Wer macht wen und was wie zum Fall in (sozial)pädagogischen Handlungszusammenhängen? Theoretische und empirische Vergewisserungen (Who makes whom and what as a case – and how – in (social) pedagogical contexts of action? Theoretical and empirical reflections)

Project management:

Guest Professor Dr Nina Thieme

 

Student employee:

Maurice Malten

 

Funding:

University of Kassel, funds for central teaching support

 

Project term:

01.10.2016 – 31.03.2018

 

Project description:

Research forms an important basis for university teaching, both in terms of teaching content and with regard to the qualification aspect of direct participation in the research process (cf. Development Plan of the University of Kassel 2015 to 2019, p. 20). This connection between research and teaching, which was already emphasised by Wilhelm von Humboldt, is considered at least a rhetorical consensus in the German academic landscape.

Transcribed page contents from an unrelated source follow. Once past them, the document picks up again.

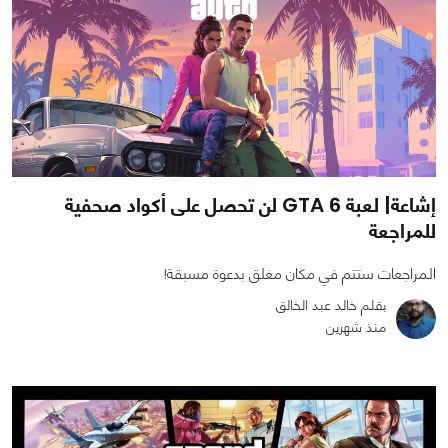
إشاعة| لعبة GTA 6 لن تحصل على أكواد صحفية
للمراجعة
المراجعات ستتم في مكان مغلق بدعوة مسبقة!
بقلم خالد عبد الخالق
منذ شهرين
0
0
1134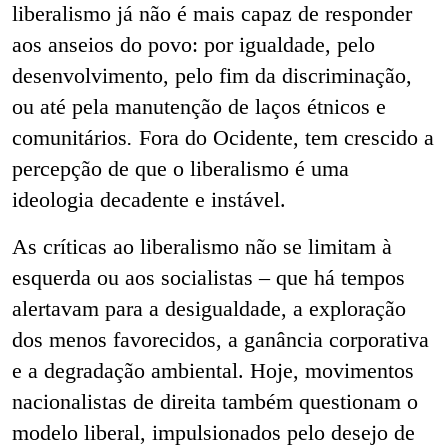
liberalismo já não é mais capaz de responder
aos anseios do povo: por igualdade, pelo
desenvolvimento, pelo fim da discriminação,
ou até pela manutenção de laços étnicos e
comunitários
.
Fora do Ocidente, tem crescido a
percepção de que o liberalismo é uma
ideologia decadente e instável.
As críticas ao liberalismo não se limitam à
esquerda ou aos socialistas – que há tempos
alertavam para a desigualdade, a exploração
dos menos favorecidos, a ganância corporativa
e a degradação ambiental. Hoje, movimentos
nacionalistas de direita também questionam o
modelo liberal, impulsionados pelo desejo de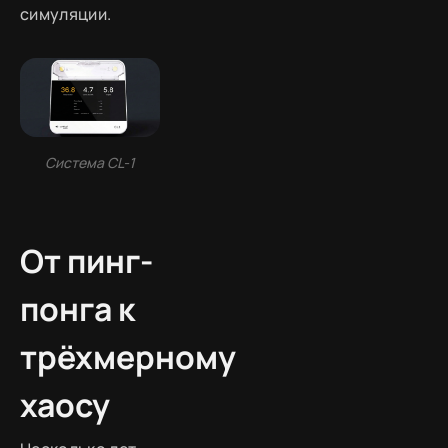
симуляции.
Система CL-1
От пинг-
понга к
трёхмерному
хаосу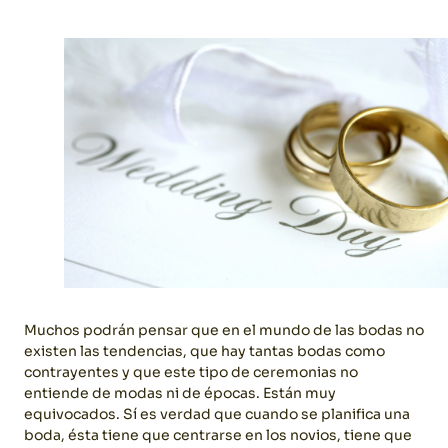
Muchos podrán pensar que en el mundo de las bodas no
existen las tendencias, que hay tantas bodas como
contrayentes y que este tipo de ceremonias no
entiende de modas ni de épocas. Están muy
equivocados. Sí es verdad que cuando se planifica una
boda, ésta tiene que centrarse en los novios, tiene que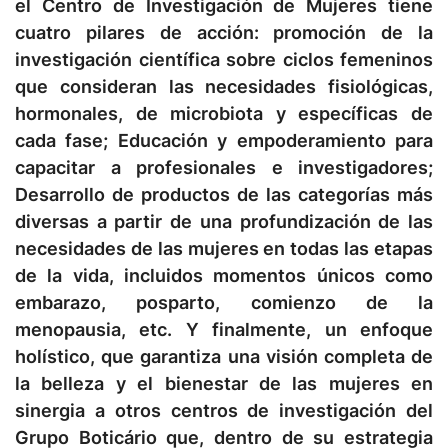
el Centro de Investigación de Mujeres tiene
cuatro pilares de acción: promoción de la
investigación científica sobre ciclos femeninos
que consideran las necesidades fisiológicas,
hormonales, de microbiota y específicas de
cada fase; Educación y empoderamiento para
capacitar a profesionales e investigadores;
Desarrollo de productos de las categorías más
diversas a partir de una profundización de las
necesidades de las mujeres en todas las etapas
de la vida, incluidos momentos únicos como
embarazo, posparto, comienzo de la
menopausia, etc. Y finalmente, un enfoque
holístico, que garantiza una visión completa de
la belleza y el bienestar de las mujeres en
sinergia a otros centros de investigación del
Grupo Boticário que, dentro de su estrategia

The reform of the German higher education system initiated as part of the Bologna Process, the core element of which is the introduction of Bachelor's and Master's degree programmes, represents a central challenge with regard to the realisation of this idea: There is a risk that the research-based nature of teaching will lose its priority importance in view of time pressure, limited resources and teaching capacities as well as the anticipated demands of the labour market for vocational training (cf. Pätzold/Schophaus 2008, p. 87) or has already lost it in some cases.

This scenario was addressed by the teaching project ‘Who makes whom and what as a case – and how – in (social) pedagogical contexts of action? Theoretical and empirical reflections’. From October 2016 to March 2018, the project was based at the Institute of Social Work in the Faculty of Human Sciences at the University of Kassel. It was aimed at students on the BA Social Work programme and comprised a thematically focused seminar, a two-semester qualitative-reconstructive research workshop that also focused on the subject matter, and an internal work conference.

The primary idea of this research-based course was to create a space in which - over several semesters - students could continuously research a subject relevant to social work, in the process receiving methodological training. The hermeneutic-analytical perspective they could thereby develop forms an essential part of pedagogical professionalism in work contexts within and beyond the school.